##### Dataset records

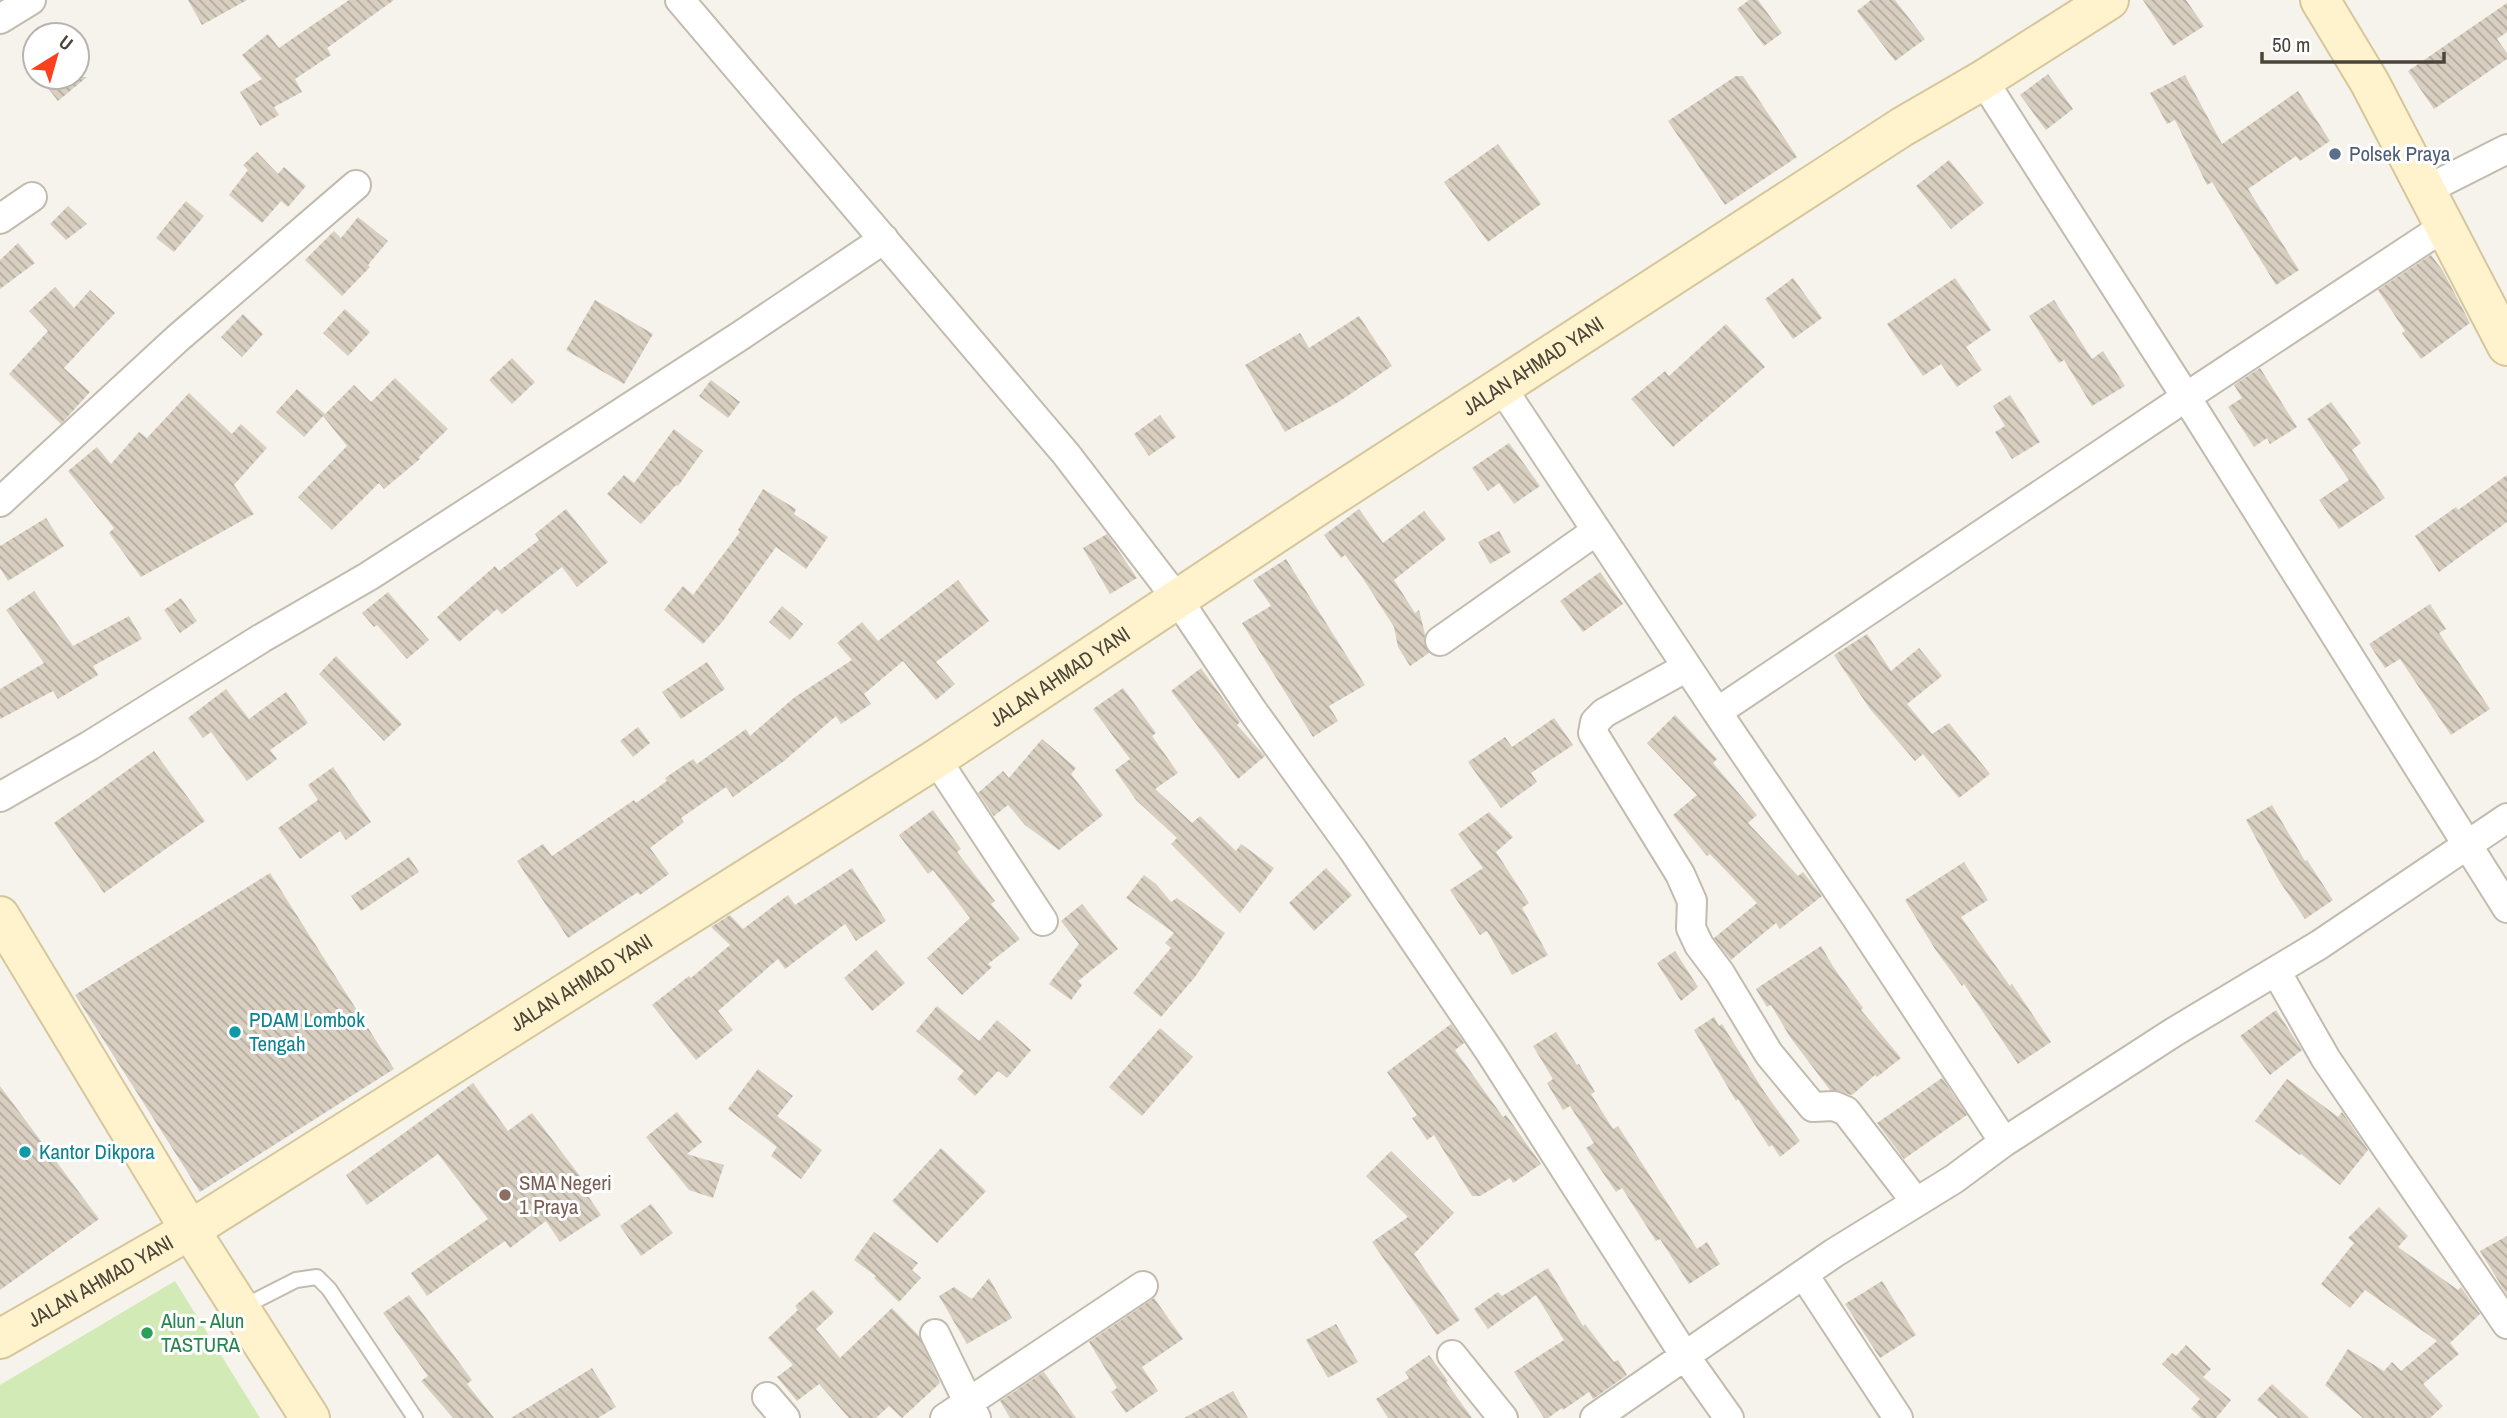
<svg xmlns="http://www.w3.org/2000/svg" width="2507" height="1418" viewBox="0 0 2507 1418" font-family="'Archivo Narrow',sans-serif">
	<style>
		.green { fill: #d2eab5 }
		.building { fill: url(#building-back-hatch) }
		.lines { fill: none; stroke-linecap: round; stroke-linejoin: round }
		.lane-casing { stroke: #c2bbae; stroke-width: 18 }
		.street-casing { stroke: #c2bbae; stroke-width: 32 }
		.secondary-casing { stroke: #d6c79b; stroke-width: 42 }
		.lane { stroke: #fff; stroke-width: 14 }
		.street { stroke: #fff; stroke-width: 28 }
		.secondary { stroke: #fff3cd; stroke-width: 38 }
		.service-dot { fill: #5c6f8a; stroke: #fff; stroke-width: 2.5 }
		.culture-dot { fill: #0f9aa8; stroke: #fff; stroke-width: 2.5 }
		.education-dot { fill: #8d6e63; stroke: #fff; stroke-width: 2.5 }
		.leisure-dot { fill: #2e9e5b; stroke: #fff; stroke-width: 2.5 }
		.labels { text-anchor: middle; stroke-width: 6; stroke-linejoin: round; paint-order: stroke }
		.service-label { font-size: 21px; fill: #4e5e75; stroke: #fff; text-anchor: start }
		.street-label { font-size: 21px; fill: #4b4439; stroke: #fff }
		.culture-label { font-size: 21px; fill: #0d838f; stroke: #fff; text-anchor: start }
		.education-label { font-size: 21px; fill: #785e54; stroke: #fff; text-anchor: start }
		.leisure-label { font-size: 21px; fill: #27864d; stroke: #fff; text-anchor: start }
	</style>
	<defs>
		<pattern id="building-back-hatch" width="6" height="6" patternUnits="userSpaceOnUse" patternTransform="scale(1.75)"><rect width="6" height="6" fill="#d8cfc1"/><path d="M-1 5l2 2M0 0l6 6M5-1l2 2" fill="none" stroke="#b1aa9e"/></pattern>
	</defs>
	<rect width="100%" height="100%" fill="#f6f3ec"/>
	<path class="green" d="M175 1281 260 1418H0V1385Z"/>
	<path class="building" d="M188 0H247L202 25Z
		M349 0H394L327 48 331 55 295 79 302 92 274 107 279 115 260 126 240 92 262 79 242 55 268 34 279 48Z
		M1749 0H1758L1782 33 1764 46 1737 9Z
		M1871 0H1895L1925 39 1895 61 1857 11Z
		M2143 0H2186L2204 26 2173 46Z
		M2507 3V32L2497 39 2507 53V59L2434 109 2408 71Z
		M2048 74 2073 109 2046 130 2020 95Z
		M2185 75 2222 144 2298 91 2330 141 2300 161 2296 156 2248 189 2299 270 2276 285 2212 182 2207 185 2175 120 2167 124 2150 93Z
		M1736 76H1743L1797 157 1725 205 1668 121Z
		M39 77H87L58 101Z
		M1498 144 1541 204 1488 242 1444 182Z
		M257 152 278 174 284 167 306 186 288 207 281 201 262 223 229 195 248 170 243 165Z
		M1949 160 1984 203 1951 229 1916 186Z
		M186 201 204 216 174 252 156 238Z
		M68 206 87 224 66 240 50 224Z
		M358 217 388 241 368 265 370 267 342 296 305 260 334 231 341 238Z
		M18 243 35 263 0 289V260Z
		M2431 255 2443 271 2470 323 2421 359 2402 333 2405 331 2378 290Z
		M1793 278 1822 318 1793 339 1765 299Z
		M1955 278 1991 330 1966 347 1982 370 1957 387 1941 364 1923 376 1887 324Z
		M55 287 74 308 90 290 115 313 64 368 90 392 61 424 9 374 48 331 29 311Z
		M595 300 653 334 624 384 566 350Z
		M2054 300 2092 359 2103 351 2125 386 2092 406 2064 360 2059 363 2029 316Z
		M345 309 370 332 348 356 323 333Z
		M243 314 263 334 242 357 221 337Z
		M1359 316 1392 366 1340 401 1285 432 1245 365 1300 333 1309 348Z
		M1726 324 1765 367 1673 447 1631 399 1665 371 1669 376Z
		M512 358 535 382 512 404 489 380Z
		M2260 368 2297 427 2270 444 2267 438 2254 447 2228 407 2242 398 2234 385Z
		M395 378 448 429 419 457 420 459 384 489 379 483 332 530 298 497 347 446 323 416 304 437 276 412 297 389 325 414 354 385 371 402Z
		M711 380 740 402 728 418 699 396Z
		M189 393 232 434 241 424 267 448 234 485 254 514 141 577 109 533 114 528 68 471 97 447 111 464 139 432 147 438Z
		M2010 395 2040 442 2012 459 1995 432 2005 426 1993 406Z
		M2331 402 2361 443 2352 450 2385 498 2339 529 2319 500 2349 480 2307 419Z
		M1160 415 1176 437 1149 456 1134 434Z
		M674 429 703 451 678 486 676 485 641 524 607 494 624 475 634 483Z
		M1509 443 1540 486 1514 504 1499 483 1488 491 1472 468Z
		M2507 475V522L2439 572 2415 536 2456 507 2458 510Z
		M763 489 796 509 794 514 828 537 806 569 776 547 723 621 703 644 664 610 683 586 693 595 740 532 738 530Z
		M566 509 608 562 577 587 562 567 502 614 497 609 459 642 437 617 495 566 499 571 539 540 535 534Z
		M1359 509 1383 543 1424 511 1446 539 1394 580 1415 613 1419 610 1425 634 1424 643 1429 653 1410 666 1398 647 1394 627 1362 577 1345 555 1341 558 1324 535Z
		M46 518 64 546 8 581 0 568V546Z
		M1499 531 1511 552 1490 564 1478 542Z
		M1107 534 1137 578 1110 594 1083 548Z
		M1286 559 1365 685 1329 706 1338 721 1313 737 1242 623 1271 606 1253 580Z
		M1600 572 1623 604 1583 632 1560 601Z
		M958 580 989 621 936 662 955 684 936 700 903 661 864 694 871 704 841 724 836 716 784 761 733 797 726 787 681 818 684 822 650 848 669 874 640 895 638 892 568 938 517 861 543 844 552 856 634 800 636 803 667 781 665 778 693 759 697 764 746 729 750 736 795 697 852 660 837 643 862 622 878 641Z
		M34 591 73 646 129 616 142 639 93 666 98 675 58 699 53 691 0 719V689L44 663 6 610Z
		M388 592 429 640 407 659 377 625 374 627 362 613Z
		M181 598 197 621 180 633 164 610Z
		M2430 604 2446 629 2439 633 2490 709 2451 735 2400 659 2385 668 2369 644Z
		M782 606 803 624 790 640 769 622Z
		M1867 634 1891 671 1919 648 1942 676 1907 704 1932 734 1949 723 1990 774 1959 798 1923 754 1915 761 1870 709 1834 655Z
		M336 656 402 724 384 741 319 674Z
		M707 662 725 689 681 719 662 692Z
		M1201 668 1240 722 1237 725 1265 756 1238 779 1171 691Z
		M1123 688 1156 733 1152 736 1178 773 1155 789 1192 823 1200 816 1236 851 1241 844 1274 868 1240 913 1171 844 1177 838 1136 800 1115 770 1130 759 1093 709Z
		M226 689 249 719 286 692 308 723 270 750 277 759 247 781 211 732 203 738 188 718Z
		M1675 715 1717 759 1713 763 1757 815 1748 823 1798 876 1803 872 1822 896 1780 929 1776 923 1731 960 1714 938 1757 903 1710 854 1707 856 1673 815 1697 795 1647 743Z
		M1554 718 1573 745 1531 773 1537 782 1501 808 1468 762 1505 737 1512 747Z
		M638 727 650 743 633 757 620 741Z
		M1042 739 1076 768 1071 774 1103 815 1059 850 1025 825 1008 805 994 816 978 793 1003 771 1009 778Z
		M154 751 205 821 104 893 54 823Z
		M333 767 371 822 346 840 340 831 300 859 278 828 318 800 308 785Z
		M2272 805 2305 861 2307 860 2333 900 2305 919 2278 879 2246 820Z
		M933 810 961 849 957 852 995 901 991 904 1020 939 988 964 992 967 962 995 927 958 970 918 933 870 928 874 899 835Z
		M1489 812 1513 837 1496 852 1529 903 1522 908 1548 955 1512 975 1487 931 1480 935 1450 890 1483 868 1458 834Z
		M409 857 419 872 361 911 351 896Z
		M1964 862 1988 900 1961 917 2010 986 2012 984 2051 1042 2018 1064 1964 984 1962 986 1935 949 1905 900Z
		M852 868 886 921 856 941 845 924 785 969 778 959 718 1011 733 1030 696 1060 652 1005 689 976 691 978 730 945 711 927 730 915 743 929 788 895 795 905Z
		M1326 868 1352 895 1314 931 1289 903Z
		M270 873 394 1069 200 1192 75 995Z
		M1144 875 1156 884 1171 902 1177 898 1225 933 1195 977 1161 1017 1133 993 1171 948 1165 943 1174 933 1126 898Z
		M1082 904 1118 949 1078 981 1082 985 1071 1000 1049 984 1079 944 1061 921Z
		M1821 946 1834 968 1863 1008 1861 1010 1901 1058 1877 1077 1875 1075 1852 1095 1830 1090 1790 1037 1771 1005 1767 1007 1756 989Z
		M876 950 905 983 872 1011 844 978Z
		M1675 951 1698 987 1681 1001 1657 963Z
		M937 1006 979 1041 997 1020 1031 1050 1007 1078 998 1071 975 1096 957 1079 964 1071 916 1031Z
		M2276 1010 2302 1050 2270 1075 2240 1036Z
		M1714 1017 1719 1026 1722 1024 1765 1093 1800 1141 1780 1157 1772 1145 1769 1147 1738 1099 1736 1101 1694 1030Z
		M1451 1024 1464 1043 1455 1050 1503 1117 1506 1115 1541 1164 1513 1183 1510 1178 1480 1196H1472L1434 1135 1427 1140 1412 1118 1417 1115 1387 1072Z
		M1160 1028 1193 1057 1142 1116 1109 1087Z
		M1556 1032 1577 1065 1579 1064 1595 1092 1591 1094 1613 1129 1618 1126 1697 1249 1707 1242 1720 1264 1689 1284 1660 1239 1656 1241 1622 1188 1616 1192 1586 1148 1594 1143 1570 1106 1563 1110 1547 1083 1553 1079 1533 1046Z
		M758 1069 793 1096 777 1116 822 1150 801 1179 771 1156 777 1147 728 1109Z
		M1942 1078 1967 1115 1904 1159 1877 1123Z
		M2287 1079 2338 1117 2342 1112 2368 1150 2340 1185 2301 1154 2300 1155 2255 1121Z
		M473 1083 508 1131 532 1113 583 1180 579 1183 601 1215 560 1242 546 1221 510 1248 505 1241 427 1296 411 1273 488 1219 438 1154 367 1205 346 1175Z
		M0 1086 99 1219 0 1290Z
		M677 1112 702 1142 687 1154 724 1165 713 1198 689 1190 646 1137Z
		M941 1148 986 1191 937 1243 892 1201Z
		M1391 1151 1454 1213 1414 1254 1460 1320 1437 1335 1372 1242 1408 1217 1366 1176Z
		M651 1204 673 1233 641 1256 620 1226Z
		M2379 1207 2408 1236 2398 1247 2458 1290 2461 1287 2480 1314 2450 1343 2459 1354 2423 1384 2443 1406 2430 1418H2363L2325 1385 2348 1349 2384 1371 2392 1362 2401 1371 2437 1341 2365 1290 2350 1308 2321 1284 2354 1243 2348 1238Z
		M874 1232 918 1263 912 1270 921 1278 899 1302 874 1278 876 1276 854 1260Z
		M2507 1236V1295L2480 1251Z
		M1548 1268 1583 1326 1585 1324 1614 1362 1618 1360 1627 1375 1593 1399 1589 1392 1563 1410 1562 1408 1548 1418H1544L1514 1372 1564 1340 1536 1295 1488 1329 1474 1309 1498 1292 1502 1296Z
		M989 1278 1012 1318 967 1344 939 1296 954 1287 972 1299Z
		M1882 1281 1916 1335 1880 1358 1845 1304Z
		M813 1290 834 1312 816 1329 840 1358 892 1308 919 1336 940 1383 902 1418 889 1406 876 1418H849L819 1384 797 1401 777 1377 793 1365 768 1338 798 1310 795 1306Z
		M409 1295 472 1380 467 1384 494 1418H453L421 1381 428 1376 383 1313Z
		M1154 1298 1183 1339 1142 1367 1158 1391 1126 1413 1111 1392 1117 1388 1089 1342Z
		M1336 1324 1358 1362 1328 1378 1306 1340Z
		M2186 1345 2211 1369 2203 1377 2231 1400 2216 1418H2201L2191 1409 2200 1399 2162 1364 2172 1353 2176 1356Z
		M1429 1355 1448 1381 1446 1382 1472 1418H1388L1376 1399 1409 1378 1405 1372Z
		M592 1368 616 1407 598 1418H511Z
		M1044 1372 1076 1418H1010L1000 1401Z
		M2272 1384 2309 1418H2278L2257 1400Z
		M1233 1391 1248 1418H1184Z"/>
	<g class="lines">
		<g class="lane-casing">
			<path id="lane" d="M241 1308 296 1280 317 1277 329 1289 415 1418"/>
		</g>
		<g class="street-casing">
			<path id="street" d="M680 0 1066 454 1178 600 1252 710 1353 850 1490 1052 1685 1356 1729 1418
				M0 19 31 0
				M1983 80 2186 397 2507 908
				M2426 190 2507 149
				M0 219 32 197
				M1502 388 1717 712
				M0 502 178 338 356 185
				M1440 641 1596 531
				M1687 667 1604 713 1595 722 1593 733 1680 874 1692 901 1691 928 1699 945 1720 973 1769 1054 1813 1107 1834 1106 1846 1111 1916 1202
				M936 759 1043 921
				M0 797 89 746 262 638 369 576 740 336 884 239
				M2276 971 2326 1059 2507 1324
				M2004 1142 1856 917 1717 712 2186 397 2445 226
				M1804 1275 1898 1418
				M935 1334 976 1418
				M1452 1355 1503 1418
				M767 1397 785 1418
				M945 1418 1143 1286
				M1595 1418 1834 1253 1954 1179 2004 1142 2174 1032 2319 945 2507 818"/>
		</g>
		<g class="secondary-casing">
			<g id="secondary">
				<path d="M2320 0 2370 83 2507 346"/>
				<path d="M0 916 190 1230 310 1418"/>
				<path id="s1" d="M0 1339 190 1230 936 759 1316 507 1902 127 1983 80 2109 0"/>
			</g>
		</g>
		<use href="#lane" class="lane"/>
		<use href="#street" class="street"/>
		<use href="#secondary" class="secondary"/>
	</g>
	<circle class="service-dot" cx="2335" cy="154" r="7"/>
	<g class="culture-dot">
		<circle cx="235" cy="1032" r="7"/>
		<circle cx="25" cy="1152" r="7"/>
	</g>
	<circle class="education-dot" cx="505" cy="1195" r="7"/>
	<circle class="leisure-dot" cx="147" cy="1333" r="7"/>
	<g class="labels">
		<g class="service-label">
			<text x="2349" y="161">Polsek Praya</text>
		</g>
		<g class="street-label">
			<text dy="7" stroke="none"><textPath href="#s1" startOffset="1816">JALAN AHMAD YANI</textPath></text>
			<text dy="7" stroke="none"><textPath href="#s1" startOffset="1250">JALAN AHMAD YANI</textPath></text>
			<text dy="7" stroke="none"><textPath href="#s1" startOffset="682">JALAN AHMAD YANI</textPath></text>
			<text dy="7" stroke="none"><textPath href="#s1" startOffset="116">JALAN AHMAD YANI</textPath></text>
		</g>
		<g class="culture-label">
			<text x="249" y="1027">PDAM Lombok<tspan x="249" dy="24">Tengah</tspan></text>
			<text x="39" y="1159">Kantor Dikpora</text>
		</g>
		<g class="education-label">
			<text x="519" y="1190">SMA Negeri<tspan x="519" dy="24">1 Praya</tspan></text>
		</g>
		<g class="leisure-label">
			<text x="161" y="1328">Alun - Alun<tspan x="161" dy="24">TASTURA</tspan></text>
		</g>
	</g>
	<g transform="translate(56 56) rotate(37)"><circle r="33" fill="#ffffff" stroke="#b7b4b0" stroke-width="2"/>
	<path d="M0-5L12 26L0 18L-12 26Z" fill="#fc3f1d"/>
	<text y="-10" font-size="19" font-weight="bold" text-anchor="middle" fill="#4b4439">U</text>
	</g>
	<path d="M2262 52v10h182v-10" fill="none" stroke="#4b4439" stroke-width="3.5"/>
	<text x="2272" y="52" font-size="21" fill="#4b4439" stroke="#ffffff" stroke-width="5" paint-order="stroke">50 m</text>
</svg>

##########

Exercise details:
Using the listing above, gather each line that holds the string "lines" and copy it.

Problem solution:
		.lines { fill: none; stroke-linecap: round; stroke-linejoin: round }
	<g class="lines">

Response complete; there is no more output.